High Energy Particle Theory Seminar - Jiji Fan - Brown University

Event time: 
Tuesday, March 25, 2025 - 4:00pm to 5:00pm
Location: 
Sloane Physics Laboratory, Room 51 See map
217 Prospect Street
New Haven, CT 06511
Speaker/Performer: 
Jiji Fan - Brown University
Event description: 

“New probes of axions in the sky”

An axion, a pseudo-scalar field with a discrete shift symmetry, could have a wide range of phenomenological and cosmological applications. Though the axion scenario was proposed more than 40 years ago, it continues to serve as one of the most motivated hypothetical feebly-coupled particles beyond the Standard Model of particle physics, with heightening interests in all kinds of search strategies. In this talk, I will discuss two new possible astrophysical/cosmic probes of axions. The first one relies on neutron stars (NS’s). NS’s with high nucleon densities could be powerful factories for axions, in the presence of axion couplings to nucleons. The axions produced could subsequently convert into hard X-rays in the strong magnetic fields around the NS’s, if axions also couple to photons.

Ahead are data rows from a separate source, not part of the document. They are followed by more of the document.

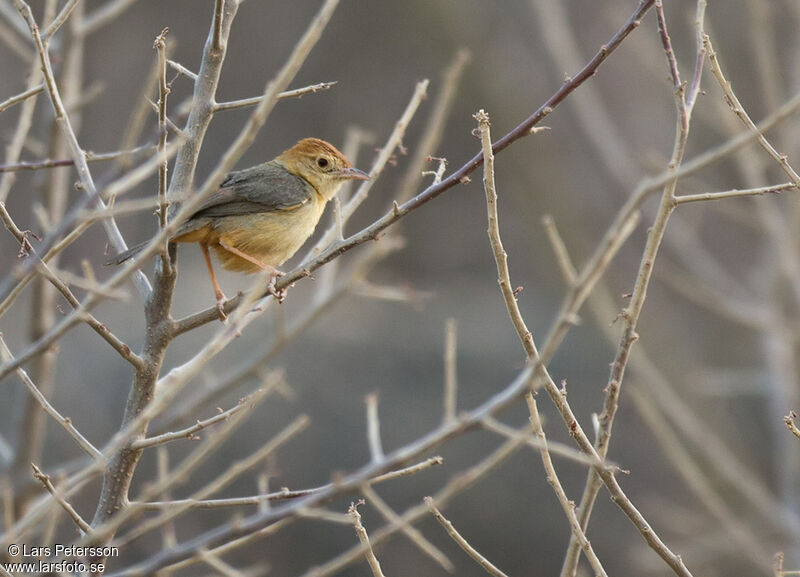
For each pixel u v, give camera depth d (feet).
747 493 41.19
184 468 16.81
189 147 20.18
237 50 84.12
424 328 62.23
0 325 55.72
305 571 51.16
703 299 48.52
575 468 53.88
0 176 33.86
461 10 62.44
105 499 18.98
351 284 22.54
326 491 15.99
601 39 67.72
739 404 54.49
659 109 66.28
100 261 69.00
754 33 43.50
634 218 15.65
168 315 20.08
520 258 76.54
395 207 20.25
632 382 50.08
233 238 27.35
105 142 79.56
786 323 43.11
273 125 83.71
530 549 52.29
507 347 60.18
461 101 63.98
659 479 52.75
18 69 71.92
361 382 56.65
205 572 49.16
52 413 17.71
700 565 48.21
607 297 52.03
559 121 61.00
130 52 81.30
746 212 52.85
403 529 16.62
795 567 41.39
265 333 57.77
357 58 83.97
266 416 53.16
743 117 19.04
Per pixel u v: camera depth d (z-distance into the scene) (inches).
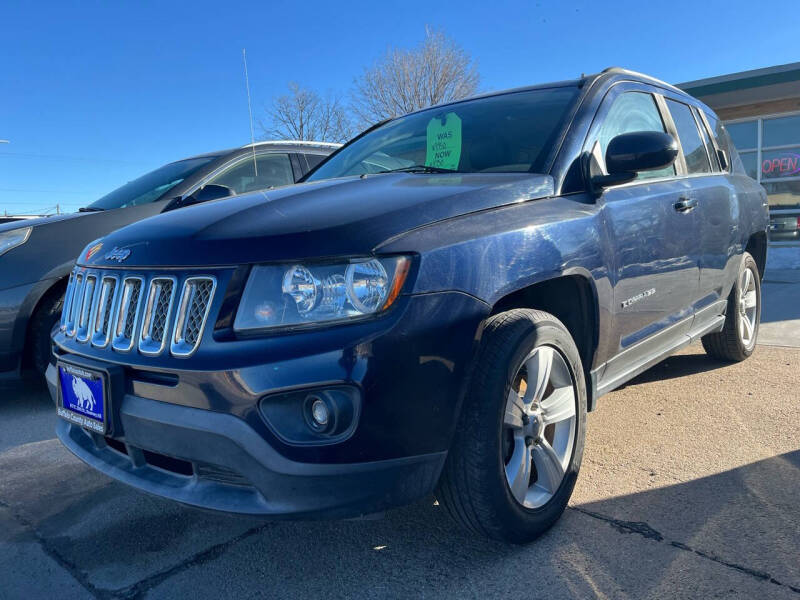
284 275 75.0
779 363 183.2
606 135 118.7
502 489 84.5
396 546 93.4
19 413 164.4
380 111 1178.6
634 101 134.0
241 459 73.1
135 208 181.6
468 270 80.0
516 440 90.6
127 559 93.4
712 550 87.7
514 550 90.4
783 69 451.8
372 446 72.9
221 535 99.3
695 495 103.9
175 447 77.5
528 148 111.0
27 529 103.1
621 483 109.6
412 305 74.6
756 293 186.7
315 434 72.7
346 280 73.9
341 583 85.1
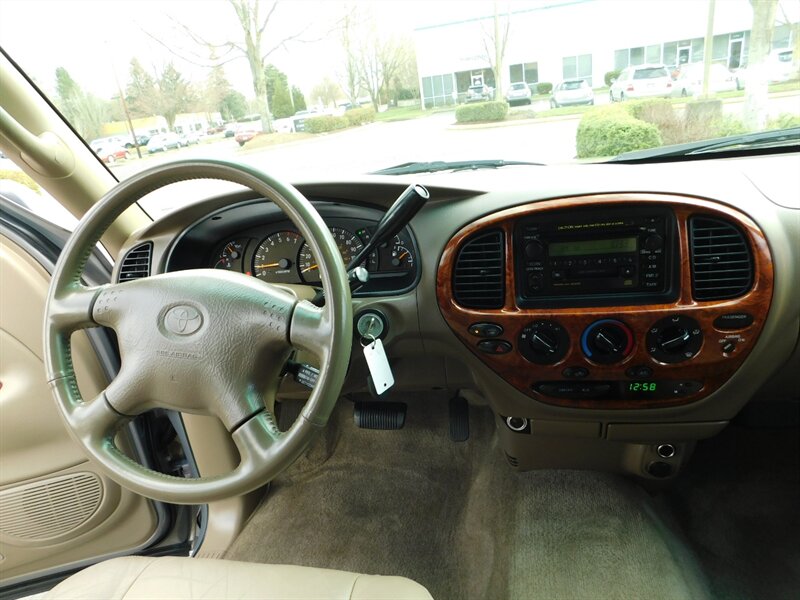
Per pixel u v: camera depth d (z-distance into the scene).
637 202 1.16
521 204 1.22
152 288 0.87
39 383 1.45
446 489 1.81
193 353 0.83
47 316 0.91
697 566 1.40
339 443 2.03
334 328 0.79
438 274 1.29
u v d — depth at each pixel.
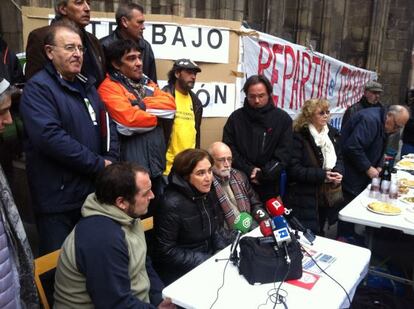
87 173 2.17
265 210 2.98
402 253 3.33
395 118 3.88
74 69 2.15
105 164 2.23
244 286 1.77
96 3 4.92
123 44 2.55
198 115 3.26
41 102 2.08
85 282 1.73
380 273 3.10
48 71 2.15
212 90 3.89
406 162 4.86
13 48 4.24
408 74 13.16
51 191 2.17
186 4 5.95
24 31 3.25
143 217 2.79
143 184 1.88
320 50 10.09
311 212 3.42
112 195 1.83
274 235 1.82
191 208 2.33
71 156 2.08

I will show that beyond the overall X-ray flux from rotating NS’s which has been studied intensively in the literature, the pulsation structures in both the intensity and polarization of X-rays from NS’s could provide us additional valuable information about axions and their couplings. The second one is a whole new suite of cosmological observables for axion isocurvature, which could help test the presence of axions, as well as its coupling to the inflaton and other heavy spectator fields during inflation such as the radial mode of the Peccei-Quinn field. They include correlated clock signals in the curvature and isocurvature spectra, and mixed cosmological-collider non-Gaussianities involving both curvature and isocurvature fluctuations with shapes and running unconstrained by the current data analyses.